[[ ENTRIES PROVIDED open ]]

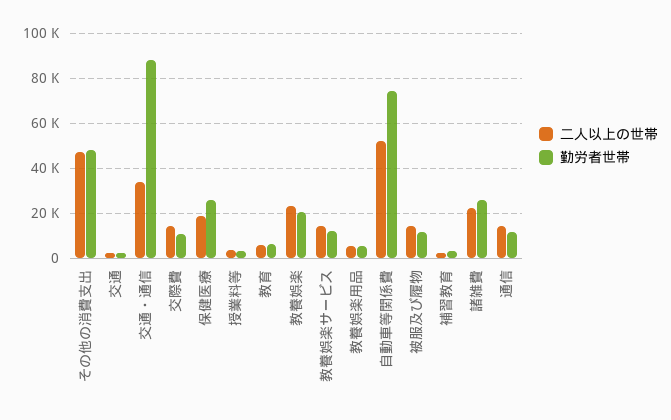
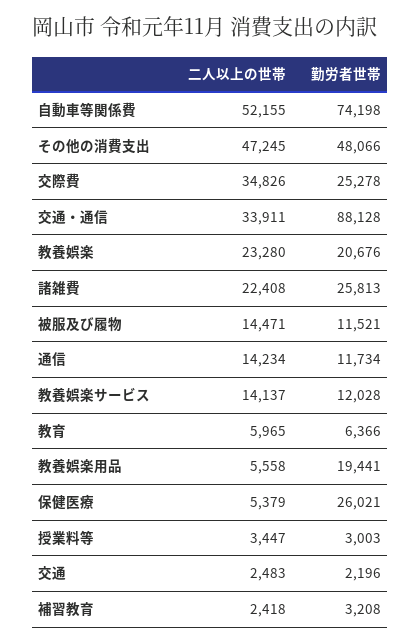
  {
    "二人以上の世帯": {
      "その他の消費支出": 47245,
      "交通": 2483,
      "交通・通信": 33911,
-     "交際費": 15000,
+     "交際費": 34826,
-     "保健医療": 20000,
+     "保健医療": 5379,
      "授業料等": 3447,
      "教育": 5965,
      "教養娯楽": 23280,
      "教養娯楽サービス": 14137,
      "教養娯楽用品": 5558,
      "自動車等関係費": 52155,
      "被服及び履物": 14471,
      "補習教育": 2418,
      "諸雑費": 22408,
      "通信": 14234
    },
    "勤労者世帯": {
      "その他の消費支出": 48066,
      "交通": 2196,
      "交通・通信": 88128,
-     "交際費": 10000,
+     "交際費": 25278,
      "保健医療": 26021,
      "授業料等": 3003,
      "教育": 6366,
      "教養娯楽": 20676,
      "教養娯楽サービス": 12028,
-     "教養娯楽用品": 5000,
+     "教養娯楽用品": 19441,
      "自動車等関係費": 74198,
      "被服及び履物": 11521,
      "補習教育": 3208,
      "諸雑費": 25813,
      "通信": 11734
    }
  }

[[ ENTRIES PROVIDED closed ]]
[[ ENTRIES PROVIDED open ]]

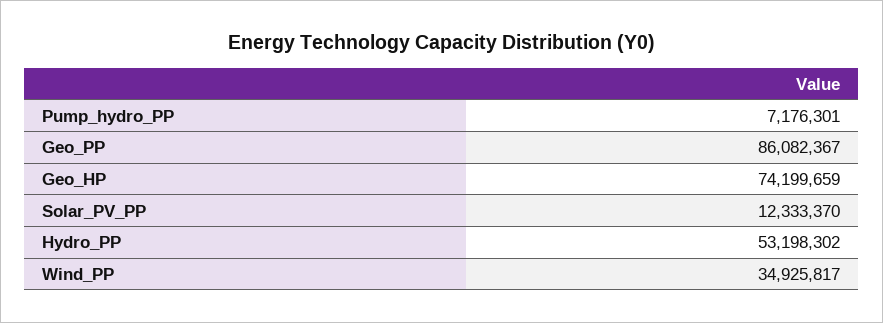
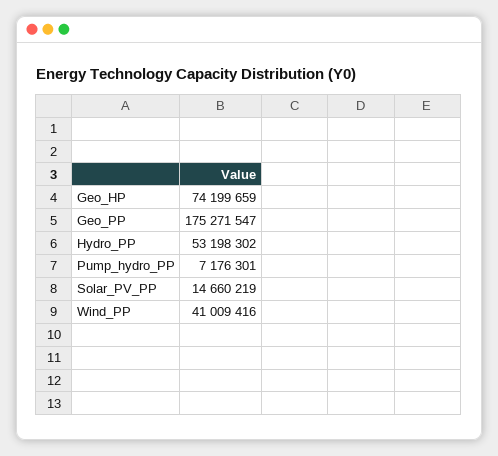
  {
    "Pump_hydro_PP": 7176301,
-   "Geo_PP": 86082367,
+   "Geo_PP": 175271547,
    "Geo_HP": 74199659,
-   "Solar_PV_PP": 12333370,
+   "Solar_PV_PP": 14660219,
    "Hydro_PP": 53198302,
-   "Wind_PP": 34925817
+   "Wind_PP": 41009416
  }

[[ ENTRIES PROVIDED closed ]]

▶ _WORK ORDER_
Check every line of the data above for the string "教養娯楽用品", and copy those that have it.

▶ _SOLUTION FOR THIS PROBLEM_
      "教養娯楽用品": 5558,
-     "教養娯楽用品": 5000,
+     "教養娯楽用品": 19441,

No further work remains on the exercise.